For the full hooks reference, see docs/FEATURES.md.


What's Included

  • 4 slash commands: /spec, /sync, /learn, /vault
  • 22 built-in rules across quality enforcement, context & memory, language standards, tool integration, and development workflow
  • 13 conditional coding standards — activated by file type, not loaded globally (zero context waste)
  • 5 MCP servers pre-configured: Context7, mem-search, web-search, grep-mcp, web-fetch
  • 3 language servers (LSP) auto-installed: basedpyright (Python), vtsls (TypeScript), gopls (Go)

→ How it works: docs/ARCHITECTURE.md → Full tables, rule lists, and CLI reference: docs/FEATURES.md


CLI Reference

tribunal          # Launch Tribunal (alias: sfc)
tribunal status   # Show access and session status
tribunal activate <key>  # Activate on this machine

All commands support --json for structured output. For the full command reference (skills, worktrees, context, Endless Mode), see docs/FEATURES.md.


Tribunal Console

Access the web-based console at http://localhost:41777 for a real-time view of persistent memory, session tracking, and observation history across sessions.


Privacy

Your code never leaves your machine through Tribunal. All development tools — vector search (Vexor), persistent memory (Tribunal Console), session state, hooks — run entirely locally. No code, filenames, or project content is transmitted.

The only external calls are for access verification and Claude Code's own communication with Anthropic's API using your subscription.

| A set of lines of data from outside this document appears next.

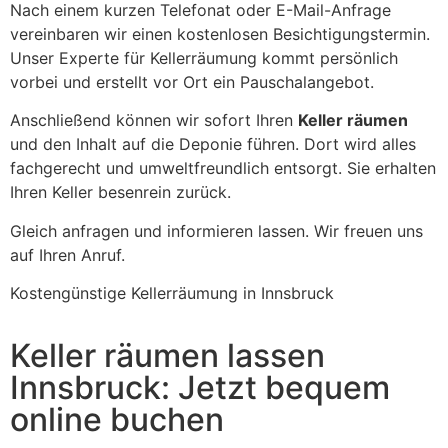
Nach einem kurzen Telefonat oder E-Mail-Anfrage
vereinbaren wir einen kostenlosen Besichtigungstermin.
Unser Experte für Kellerräumung kommt persönlich
vorbei und erstellt vor Ort ein Pauschalangebot.
Anschließend können wir sofort Ihren
Keller räumen
und den Inhalt auf die Deponie führen. Dort wird alles
fachgerecht und umweltfreundlich entsorgt. Sie erhalten
Ihren Keller besenrein zurück.
Gleich anfragen und informieren lassen. Wir freuen uns
auf Ihren Anruf.
Kostengünstige Kellerräumung in Innsbruck
Keller räumen lassen
Innsbruck: Jetzt bequem
online buchen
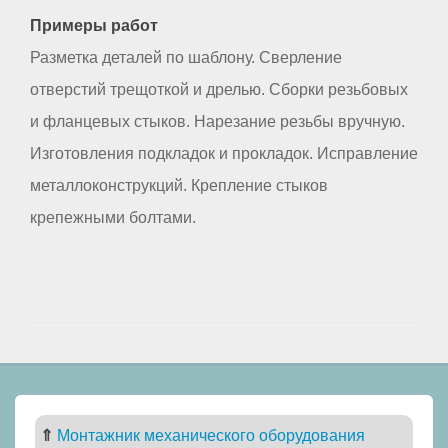
Примеры работ
Разметка деталей по шаблону. Сверление
отверстий трещоткой и дрелью. Сборки резьбовых
и фланцевых стыков. Нарезание резьбы вручную.
Изготовления подкладок и прокладок. Исправление
металлоконструкций. Крепление стыков
крепежными болтами.
⇑
Монтажник механического оборудования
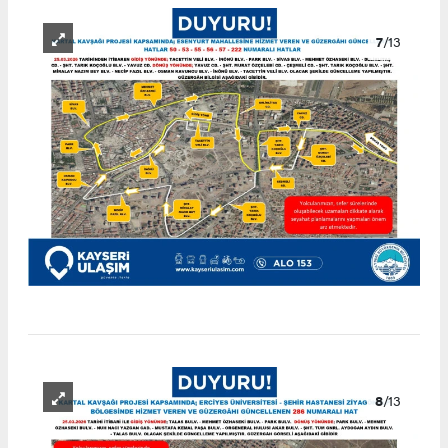
7
/13
8
/13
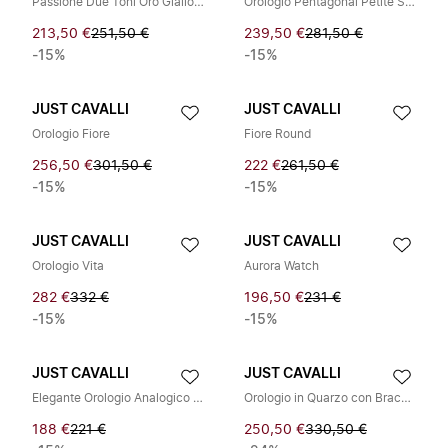
Passione Due Toni Oro Giallo Champagne
Orologio Pentagonal Petite Signature Snake Brillante
213,50 €
251,50 €
239,50 €
281,50 €
-15%
-15%
JUST CAVALLI
JUST CAVALLI
Orologio Fiore
Fiore Round
256,50 €
301,50 €
222 €
261,50 €
-15%
-15%
JUST CAVALLI
JUST CAVALLI
Orologio Vita
Aurora Watch
282 €
332 €
196,50 €
231 €
-15%
-15%
JUST CAVALLI
JUST CAVALLI
Elegante Orologio Analogico con Bracciale in Acciaio
Orologio in Quarzo con Bracciale in Oro per Donne
188 €
221 €
250,50 €
330,50 €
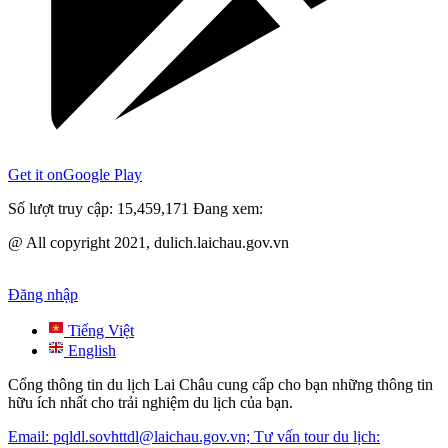
Get it on
Google Play
Số lượt truy cập:
15,459,171
Đang xem:
@ All copyright 2021, dulich.laichau.gov.vn
Đăng nhập
Tiếng Việt
English
Cổng thông tin du lịch Lai Châu cung cấp cho bạn những thông tin
hữu ích nhất cho trải nghiệm du lịch của bạn.
Email: pqldl.sovhttdl@laichau.gov.vn; Tư vấn tour du lịch:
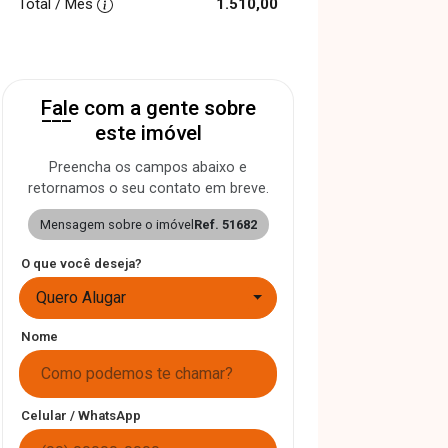
Total / Mês
1.510,00
Fale com a gente sobre
este imóvel
Preencha os campos abaixo e
retornamos o seu contato em breve.
Mensagem sobre o imóvel
Ref. 51682
O que você deseja?
Quero Alugar
Nome
Celular / WhatsApp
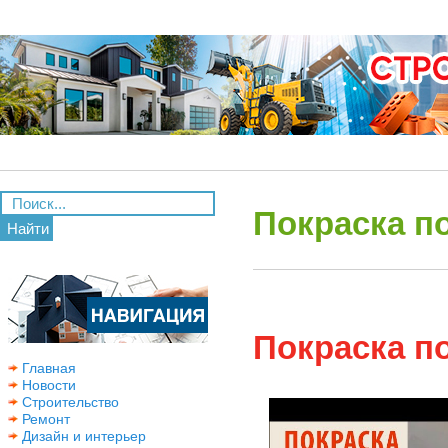
Покраска п
Найти
Покраска п
Главная
Новости
Строительство
Ремонт
Дизайн и интерьер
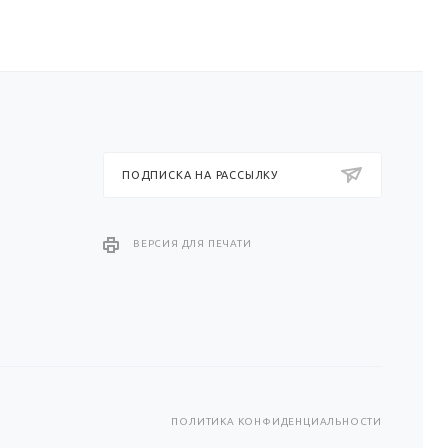
ПОДПИСКА НА РАССЫЛКУ
ВЕРСИЯ ДЛЯ ПЕЧАТИ
ПОЛИТИКА КОНФИДЕНЦИАЛЬНОСТИ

For the full data flow diagram, auth token storage details, and responsible disclosure contact, see docs/SECURITY.md.


Acknowledgments

Tribunal builds on the foundation laid by two projects:

  • Claude Pilot by Max Ritter — the open-source project that pioneered the spec-driven development workflow, TDD enforcement hooks, Endless Mode, and the quality automation architecture that Tribunal inherits and extends. Tribunal started as a fork of Claude Pilot and has since evolved with its own features, but the core ideas — /spec, /sync, worktree isolation, verification sub-agents, persistent memory — originated there.

  • SummonAI Kit — a toolkit for enhancing AI coding agents with codebase-aware skills and subagents. SummonAI Kit's approach to analyzing codebases and generating tailored configurations helped shape early ideas behind Tribunal's conditional coding standards and skill system.

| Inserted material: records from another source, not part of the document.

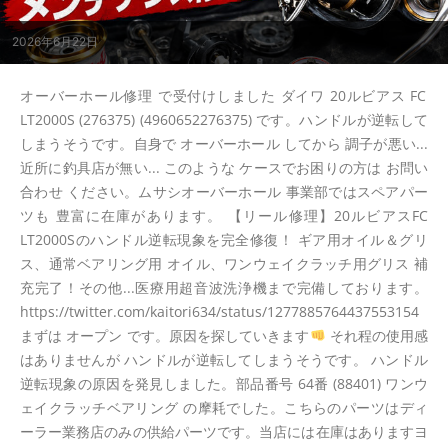
2026年6月22日
オーバーホール修理 で受付けしました ダイワ 20ルビアス FC
LT2000S (276375) (4960652276375) です。ハンドルが逆転して
しまうそうです。自身で オーバーホール してから 調子が悪い...
近所に釣具店が無い... このような ケースでお困りの方は お問い
合わせ ください。ムサシオーバーホール 事業部ではスペアパー
ツも 豊富に在庫があります。 【リール修理】20ルビアスFC
LT2000Sのハンドル逆転現象を完全修復！ ギア用オイル＆グリ
ス、通常ベアリング用 オイル、ワンウェイクラッチ用グリス 補
充完了！その他...医療用超音波洗浄機まで完備しております。
https://twitter.com/kaitori634/status/1277885764437553154
まずは オープン です。原因を探していきます
それ程の使用感
はありませんが ハンドルが逆転してしまうそうです。 ハンドル
逆転現象の原因を発見しました。部品番号 64番 (88401) ワンウ
ェイクラッチベアリング の摩耗でした。こちらのパーツはディ
ーラー業務店のみの供給パーツです。当店には在庫はありますヨ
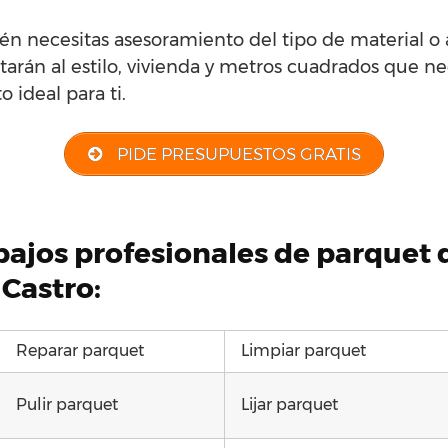
én necesitas asesoramiento del tipo de material o
tarán al estilo, vivienda y metros cuadrados que nec
 ideal para ti.
PIDE PRESUPUESTOS GRATIS
abajos profesionales de parquet
 Castro:
Reparar parquet
Limpiar parquet
Pulir parquet
Lijar parquet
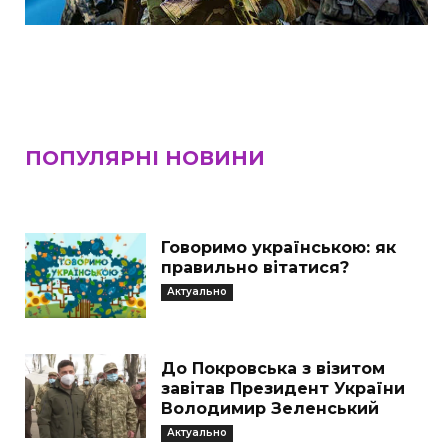
ПОПУЛЯРНІ НОВИНИ
Говоримо українською: як
правильно вітатися?
Актуально
До Покровська з візитом
завітав Президент України
Володимир Зеленський
Актуально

Both projects sit on top of Claude Code by Anthropic — the agentic coding tool whose hooks, commands, and plugin architecture make everything possible.

License

Tribunal is proprietary software owned by Tribunal Pty Ltd. See the LICENSE file for full terms.

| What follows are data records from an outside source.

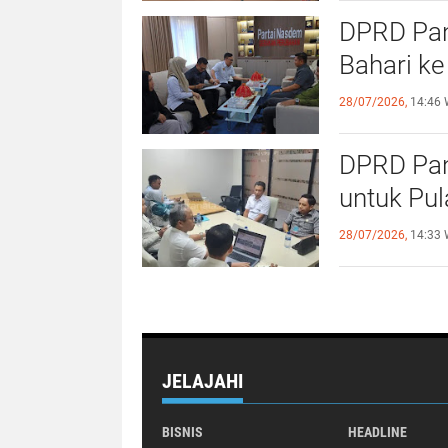
DPRD Pang
Bahari ke
28/07/2026,
14:46 
DPRD Pan
untuk Pu
28/07/2026,
14:33 
JELAJAHI
BISNIS
HEADLINE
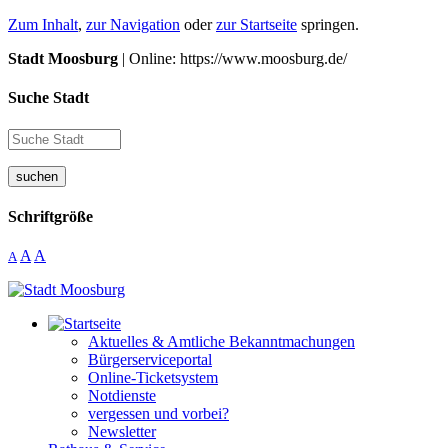
Zum Inhalt
,
zur Navigation
oder
zur Startseite
springen.
Stadt Moosburg
| Online: https://www.moosburg.de/
Suche Stadt
suchen
Schriftgröße
A
A
A
Aktuelles & Amtliche Bekanntmachungen
Bürgerserviceportal
Online-Ticketsystem
Notdienste
vergessen und vorbei?
Newsletter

Claude Code is powerful. Tribunal makes it reliable.


Enterprise Installation

Docker

# Pull and run the latest release
docker pull ghcr.io/thebotclub/tribunal:latest

# Run with your project mounted
docker run -it --rm \
  -v ~/.claude:/root/.claude \
  -v ~/.tribunal:/root/.tribunal \
  -v $(pwd):/workspace \
  -w /workspace \
  ghcr.io/thebotclub/tribunal

Or build locally:

docker build -t tribunal .
docker run -it --rm -v $(pwd):/workspace -w /workspace tribunal

.deb Package (Ubuntu/Debian)

Download the .deb from the latest release:

wget https://github.com/thebotclub/tribunal/releases/latest/download/tribunal-tribunal_<version>_amd64.deb
sudo dpkg -i tribunal-tribunal_<version>_amd64.deb
tribunal --help

Self-contained Tarball

wget https://github.com/thebotclub/tribunal/releases/latest/download/tribunal-<version>-linux-x86_64.tar.gz
tar xzf tribunal-*.tar.gz
cd tribunal-*/
./tribunal --help

Air-gapped Deployment

For environments without internet access, use the bundle command:

tribunal bundle --output tribunal-bundle.tar.gz
# Transfer bundle to air-gapped machine, then:
tar xzf tribunal-bundle.tar.gz
cd tribunal-bundle/
bash offline-install.sh

See docs/ENTERPRISE_INSTALL.md for full air-gapped installation instructions.